Pero quien menos pudo aguantar la espera fue Doña Eliana, que estaba lejos de casa. Llamó por teléfono y, sin dejar hablar a Isidora, soltó:
—Dijiste que en unos días alguien se encargaría de esa mujer. ¿Ya llegó la señora Hill a Nueva Cartavia o no?
Habían prometido que solo tendrían que aguantar dos días más. Ya habían pasado tres y ella seguía viviendo en el aeropuerto.
Isidora sintió que le faltaba el aire y no supo qué responder. Al notar el silencio, Doña Eliana insistió:
—¿Por qué no contestas?
—¡La señora Hill no ha venido a Nueva Cartavia!
Ellas también estaban esperando, pero si la mujer no llegaba, ¿qué podían hacer?
—¿Qué pasó? —Doña Eliana perdió los estribos—. ¡Es una fulana que está seduciendo a su marido! ¿Qué espera para venir a ponerla en su lugar?
—Nosotras también quisiéramos saber qué le pasa.
Para cualquier mujer, algo así era gravísimo, pero la señora Hill simplemente no aparecía.
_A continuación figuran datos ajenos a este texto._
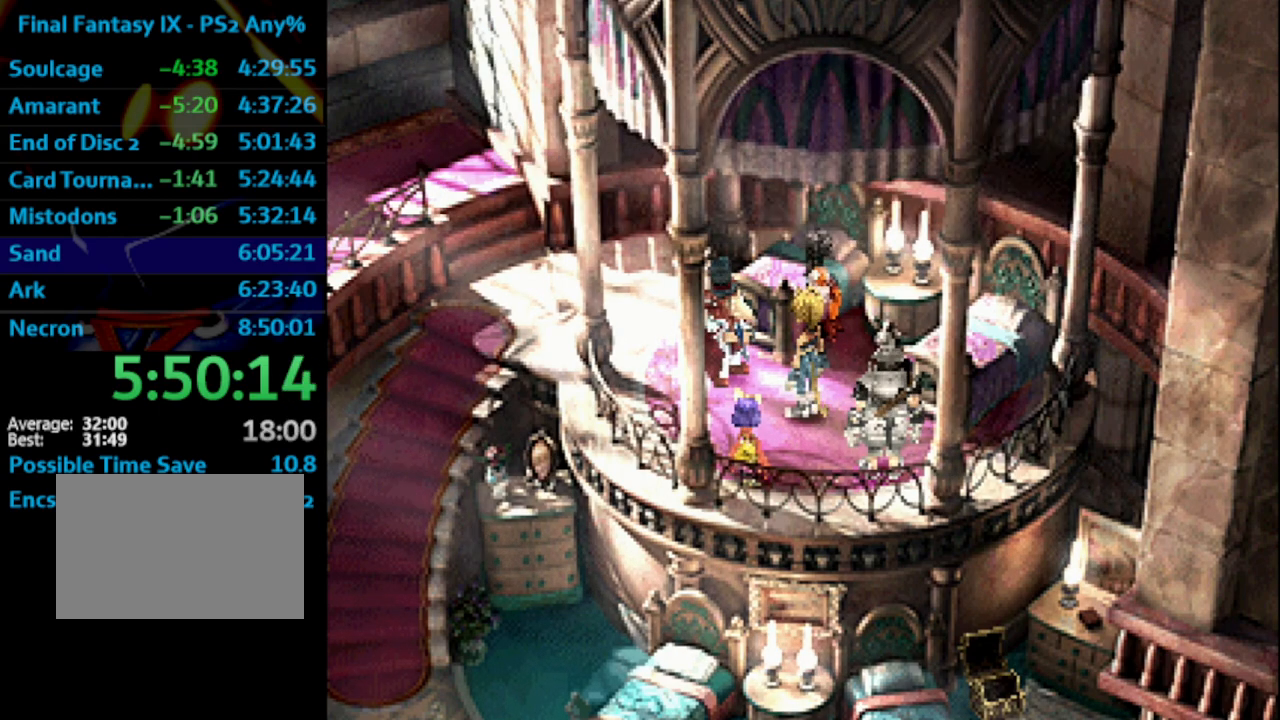
{"buttons": [], "left_stick": "center", "right_stick": "center", "events": [[17, "CROSS", "down"], [67, "CROSS", "up"], [183, "SQUARE", "down"], [200, "CROSS", "down"], [233, "SQUARE", "up"], [283, "CROSS", "up"], [333, "SQUARE", "down"], [383, "SQUARE", "up"], [400, "CROSS", "down"], [450, "CROSS", "up"]]}
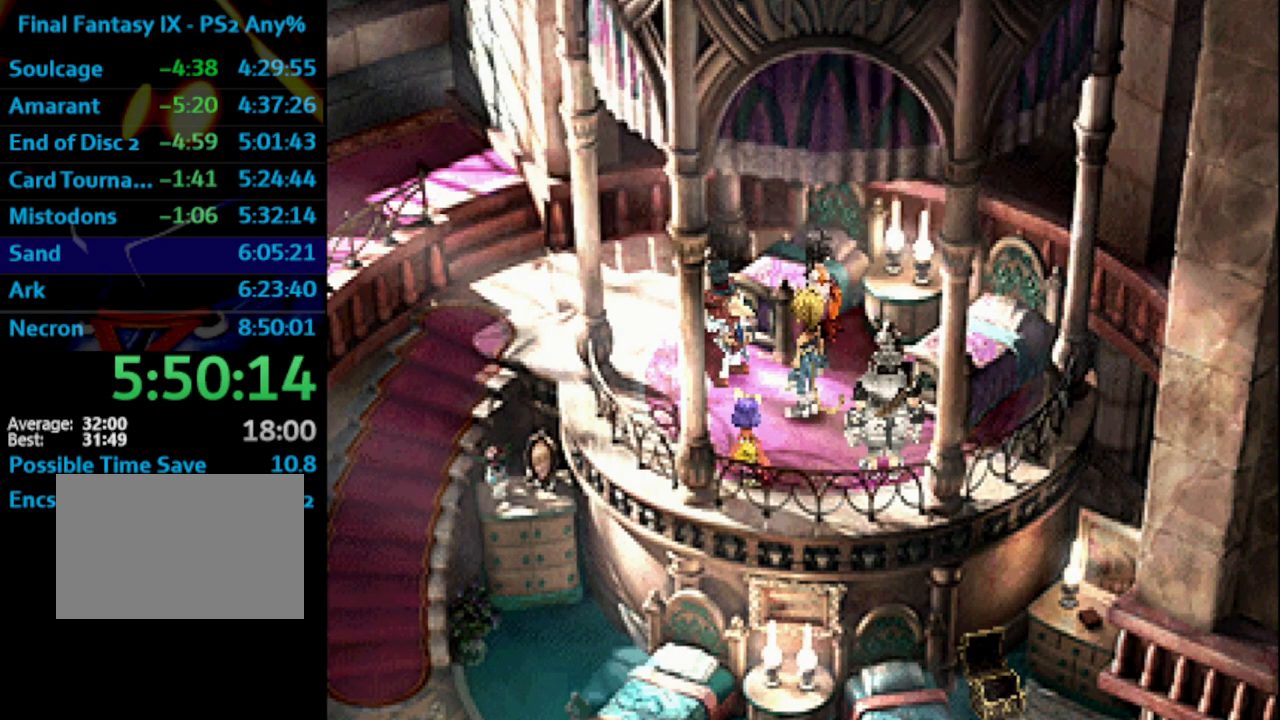
{"buttons": ["SQUARE"], "left_stick": "center", "right_stick": "center", "events": [[333, "SQUARE", "down"], [367, "CROSS", "down"], [367, "SQUARE", "up"], [450, "CROSS", "up"], [500, "SQUARE", "down"]]}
Era increíble.
—Llámala y pregúntale qué está pasando. Esto se tiene que resolver ya —ordenó la suegra.
Estrella estaba usando a Brandon como escudo para hacer y deshacer en la familia Echeverría. Necesitaban quitarle ese respaldo urgentemente. Que la señora Hill no se moviera era exasperante.
—Ya le llamé.
—¿Y qué dijo?
—Dijo que qué nos importaba a nosotras.
Recordar esa respuesta hizo que a Isidora le hirviera la sangre. ¡Por favor! La víctima de la infidelidad era ella, no Isidora. A Isidora no le importaba su matrimonio, le importaba que por culpa de ese marido infiel, la familia Echeverría estaba patas arriba.